Lemuel Smith

Personal information
- Full name: Lemuel Strutt Tugby Smith
- Born: 5 June 1880 Tibshelf, Derbyshire, England
- Died: 30 December 1927 (aged 47) South Kirkby, Yorkshire, England
- Batting: Right-handed

Domestic team information
- 1909: Derbyshire
- FC debut: 3 May 1909 Derbyshire v Yorkshire
- Last FC: 10 May 1909 Derbyshire v Sussex

Career statistics
| Competition | First-class |
| Matches | 2 |
| Runs scored | 9 |
| Batting average | 3.00 |
| 100s/50s | 0/0 |
| Top score | 5 |
| Catches/stumpings | 1/– |
- Source: CricketArchive, October 2012

= Lemuel Smith (cricketer) =

English cricketer

Lemuel Strutt Tugby Smith (5 June 1880 - 30 December 1927) was an English cricketer who played for Derbyshire in 1909.

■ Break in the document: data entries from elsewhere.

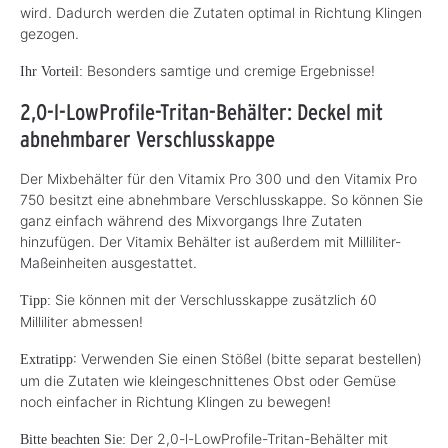
wird. Dadurch werden die Zutaten optimal in Richtung Klingen
gezogen.
Besonders samtige und cremige Ergebnisse!
Ihr Vorteil:
2,0-l-LowProfile-Tritan-Behälter: Deckel mit
abnehmbarer Verschlusskappe
Der Mixbehälter für den Vitamix Pro 300 und den Vitamix Pro
750 besitzt eine abnehmbare Verschlusskappe. So können Sie
ganz einfach während des Mixvorgangs Ihre Zutaten
hinzufügen. Der Vitamix Behälter ist außerdem mit Milliliter-
Maßeinheiten ausgestattet.
Sie können mit der Verschlusskappe zusätzlich 60
Tipp:
Milliliter abmessen!
: Verwenden Sie einen Stößel (bitte separat bestellen)
Extratipp
um die Zutaten wie kleingeschnittenes Obst oder Gemüse
noch einfacher in Richtung Klingen zu bewegen!
Der 2,0-l-LowProfile-Tritan-Behälter mit
Bitte beachten Sie:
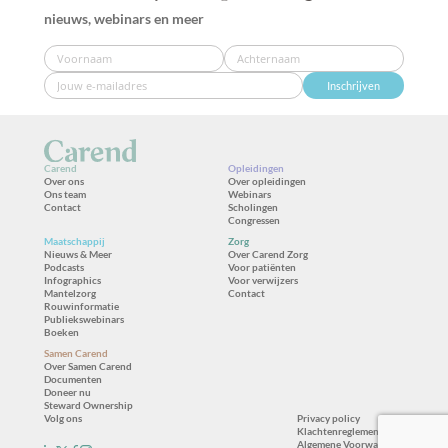
nieuws, webinars en meer
Inschrijven
Carend
Opleidingen
Over ons
Over opleidingen
Ons team
Webinars
Contact
Scholingen
Congressen
Maatschappij
Zorg
Nieuws & Meer
Over Carend Zorg
Podcasts
Voor patiënten
Infographics
Voor verwijzers
Mantelzorg
Contact
Rouwinformatie
Publiekswebinars
Boeken
Samen Carend
Over Samen Carend
Documenten
Doneer nu
Steward Ownership
Volg ons
Privacy policy
Klachtenreglement
Algemene Voorwaarden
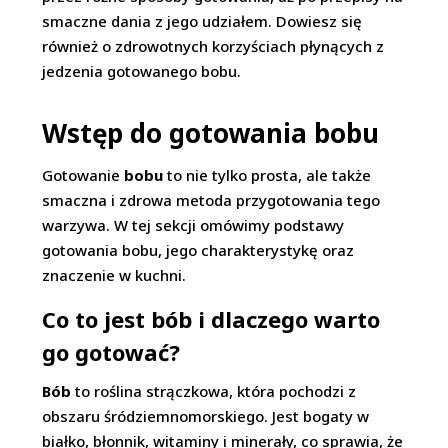
smaczne dania z jego udziałem. Dowiesz się
również o zdrowotnych korzyściach płynących z
jedzenia gotowanego bobu.
Wstęp do gotowania bobu
Gotowanie
bobu
to nie tylko prosta, ale także
smaczna i zdrowa metoda przygotowania tego
warzywa. W tej sekcji omówimy podstawy
gotowania bobu, jego charakterystykę oraz
znaczenie w kuchni.
Co to jest bób i dlaczego warto
go gotować?
Bób
to roślina strączkowa, która pochodzi z
obszaru śródziemnomorskiego. Jest bogaty w
białko, błonnik, witaminy i minerały, co sprawia, że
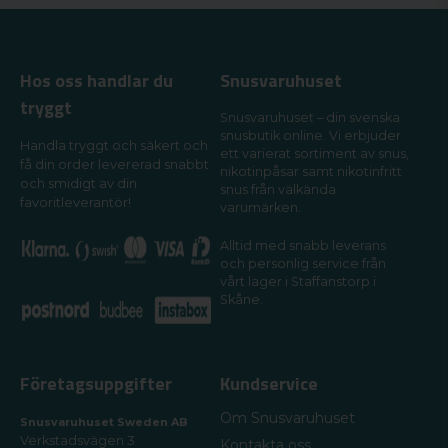
Hos oss handlar du
Snusvaruhuset
tryggt
Snusvaruhuset – din svenska
snusbutik online. Vi erbjuder
Handla tryggt och säkert och
ett varierat sortiment av snus,
få din order levererad snabbt
nikotinpåsar samt nikotinfritt
och smidigt av din
snus från välkända
favoritleverantör!
varumärken.
Alltid med snabb leverans
och personlig service från
vårt lager i Staffanstorp i
Skåne.
Företagsuppgifter
Kundservice
Om Snusvaruhuset
Snusvaruhuset Sweden AB
Verkstadsvägen 3
Kontakta oss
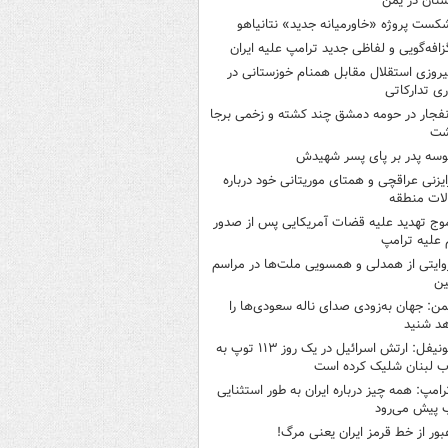
تان در یمن
کست پروژه «خاورمیانه جدید» نتانیاهو
زافه‌گویی و لفاظی جدید ترامپ علیه ایران
یروزی استقلال مقابل همنام خوزستانی در
ری تدارکاتی
نفجار در حومه دمشق چند کشته و زخمی برجا
شت
وسه‌ پدر بر پای پسر شهیدش
ایزنی عراقچی و همتای موریتانی خود درباره
لات منطقه
وج تهدید علیه قضات آمریکایی پس از صدور
علیه ترامپ
وایتی از همدلی و همسویی ملت‌ها در مراسم
ین
من: جهان به‌زودی صدای ناله سعودی‌ها را
د شنید
یونیفل: ارتش اسرائیل در یک روز ۱۱۳ توپ به
 لبنان شلیک کرده است
رامپ: همه چیز درباره ایران به طور استثنایی
 پیش می‌رود
بور از خط قرمز ایران یعنی مرگ!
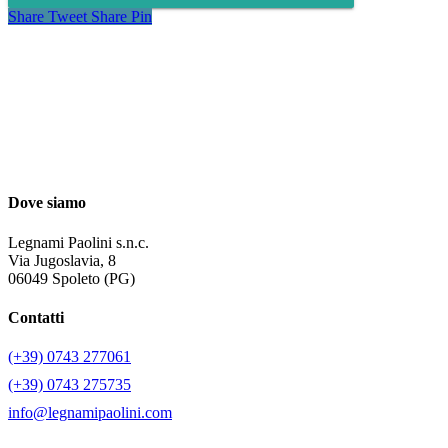
Share
Tweet
Share
Pin
Dove siamo
Legnami Paolini s.n.c.
Via Jugoslavia, 8
06049 Spoleto (PG)
Contatti
(+39) 0743 277061
(+39) 0743 275735
info@legnamipaolini.com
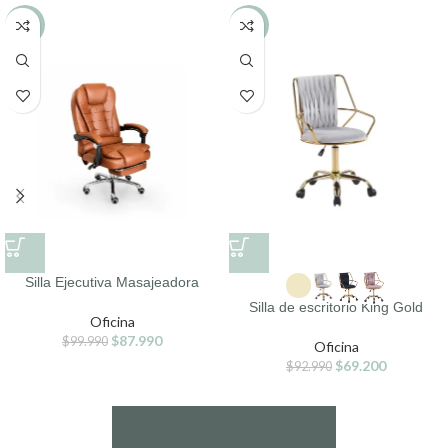
-12%
-26%
Silla Ejecutiva Masajeadora
Silla de escritorio King Gold
Oficina
$
87.990
$
99.990
Oficina
$
69.200
$
92.990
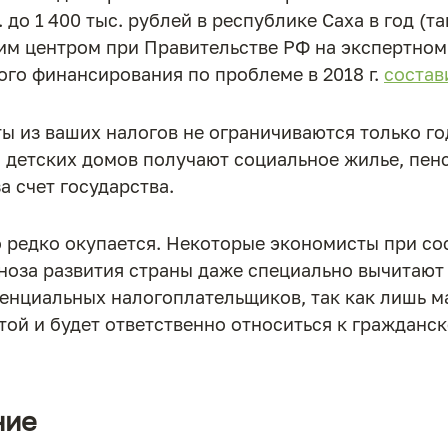
 до 1 400 тыс. рублей в республике Саха в год (т
м центром при Правительстве РФ на экспертном 
ого финансирования по проблеме в 2018 г.
состав
ы из ваших налогов не ограничиваются только г
 детских домов получают социальное жилье, пенси
а счет государства.
о редко окупается. Некоторые экономисты при со
ноза развития страны даже специально вычитают
тенциальных налогоплательщиков, так как лишь ма
той и будет ответственно относиться к гражданск
ние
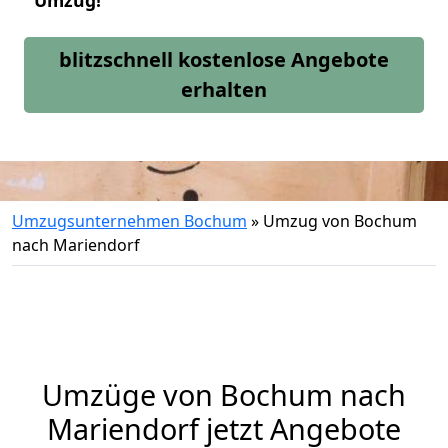
Umzug!
blitzschnell kostenlose Angebote
erhalten
Umzugsunternehmen Bochum
»
Umzug von Bochum
nach Mariendorf
Umzüge von Bochum nach
Mariendorf jetzt Angebote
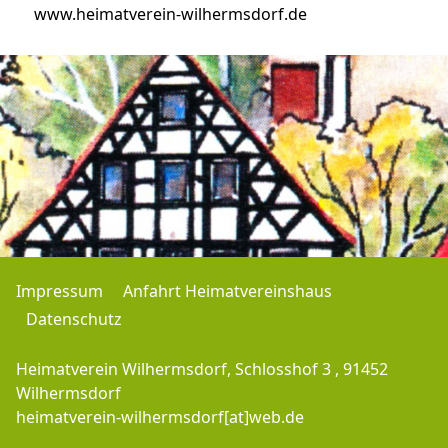
www.heimatverein-wilhermsdorf.de
Impressum
Anfahrt Heimatvereinshaus
Datenschutz
Heimatverein Wilhermsdorf, Schlosshof 3 , 91452
Wilhermsdorf
heimatverein-wilhermsdorf[at]web.de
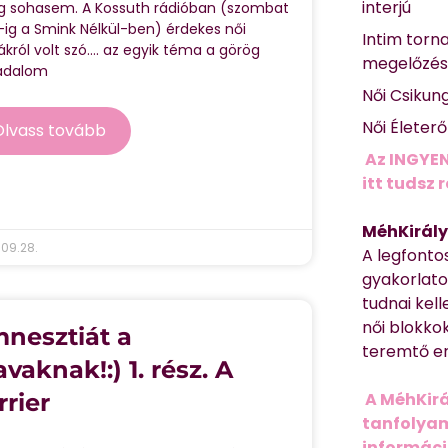
interjú
g sohasem. A Kossuth rádióban (szombat
-ig a Smink Nélkül-ben) érdekes női
Intim torn
król volt szó…. az egyik téma a görög
megelőzé
adalom
Női Csikun
Női Életer
Olvass tovább
Az INGYEN
itt tudsz 
MéhKirály
09.28.
A legfonto
gyakorlato
tudnai kell
női blokkok
nesztiát a
teremtő er
avaknak!:) 1. rész. A
rrier
A MéhKirá
tanfolyamr
informác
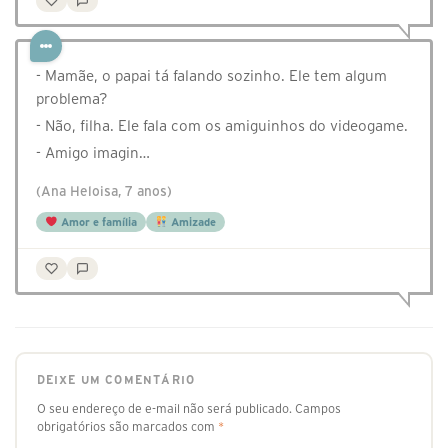
- Mamãe, o papai tá falando sozinho. Ele tem algum
problema?
- Não, filha. Ele fala com os amiguinhos do videogame.
- Amigo imagin…
(Ana Heloisa, 7 anos)
Amor e família
Amizade
DEIXE UM COMENTÁRIO
O seu endereço de e-mail não será publicado.
Campos
obrigatórios são marcados com
*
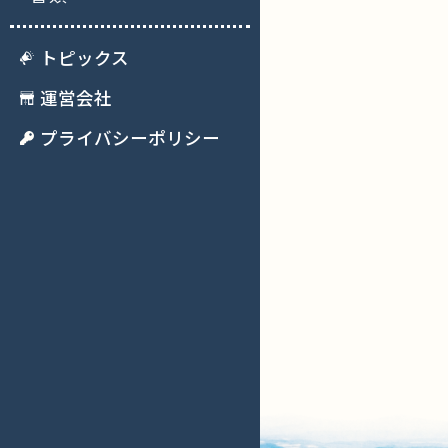
トピックス
運営会社
プライバシーポリシー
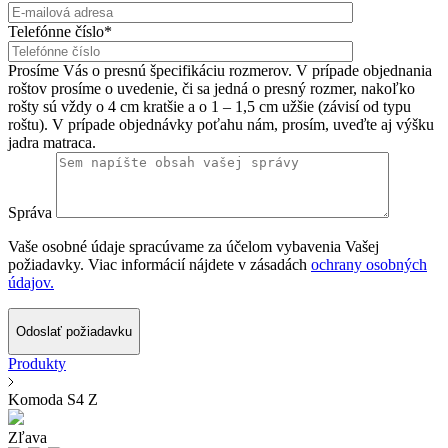
Telefónne číslo*
Prosíme Vás o presnú špecifikáciu rozmerov. V prípade objednania
roštov prosíme o uvedenie, či sa jedná o presný rozmer, nakoľko
rošty sú vždy o 4 cm kratšie a o 1 – 1,5 cm užšie (závisí od typu
roštu). V prípade objednávky poťahu nám, prosím, uveďte aj výšku
jadra matraca.
Správa
Vaše osobné údaje spracúvame za účelom vybavenia Vašej
požiadavky. Viac informácií nájdete v zásadách
ochrany osobných
údajov.
Odoslať požiadavku
Produkty
Komoda S4 Z
Zľava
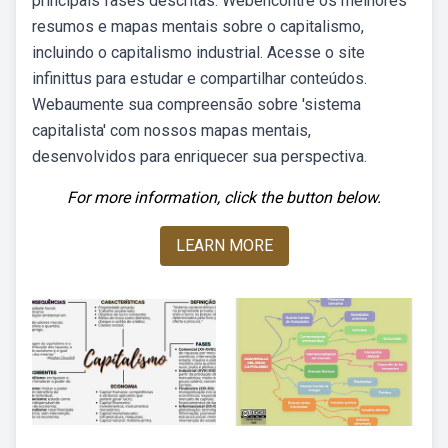
principais fases descritas. Webencontre os melhores
resumos e mapas mentais sobre o capitalismo,
incluindo o capitalismo industrial. Acesse o site
infinittus para estudar e compartilhar conteúdos.
Webaumente sua compreensão sobre 'sistema
capitalista' com nossos mapas mentais,
desenvolvidos para enriquecer sua perspectiva.
For more information, click the button below.
LEARN MORE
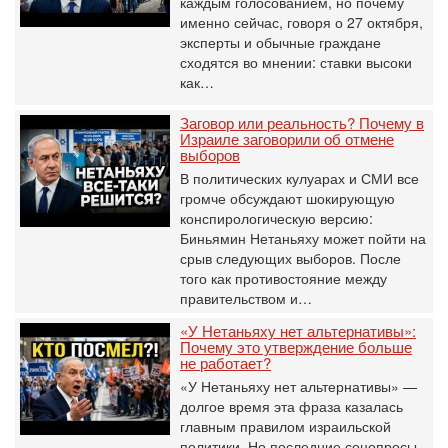
каждым голосованием, но почему
именно сейчас, говоря о 27 октября,
эксперты и обычные граждане
сходятся во мнении: ставки высоки
как…
Заговор или реальность? Почему в
Израиле заговорили об отмене
выборов
В политических кулуарах и СМИ все
громче обсуждают шокирующую
конспирологическую версию:
Биньямин Нетаньяху может пойти на
срыв следующих выборов. После
того как противостояние между
правительством и…
«У Нетаньяху нет альтернативы»:
Почему это утверждение больше
не работает?
«У Нетаньяху нет альтернативы» —
долгое время эта фраза казалась
главным правилом израильской
политики. Но последние соцопросы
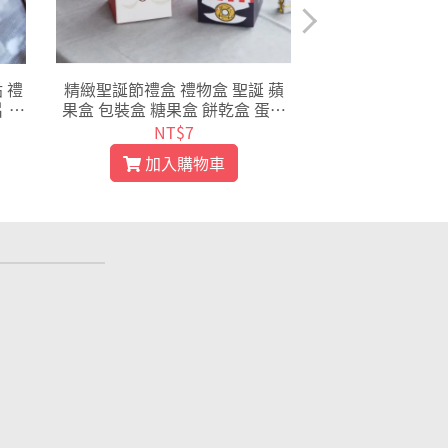
 禮
精緻聖誕節禮盒 禮物盒 聖誕 蘋
50入 聖誕花圈 
 耶
果盒 包裝盒 糖果盒 餅乾盒 蛋糕
糕插牌 烘焙包裝
00
盒 西點盒 禮品盒 手提盒【X00
片 西點插牌 派對
NT$7
NT$
5】
6
加入購物車
加入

Smith was born in Tibshelf, Derbyshire. He made his debut for Derbyshire in the 1909 season in a match against Yorkshire in May, in which Smith scored a few runs and took a single catch. His next and last first-class game followed a week later, in a draw against Sussex.

Smith was a right-handed batsman and played three innings in two first-class matches, making a total of 9 runs.

Smith died in South Kirkby, Yorkshire at the age of 47.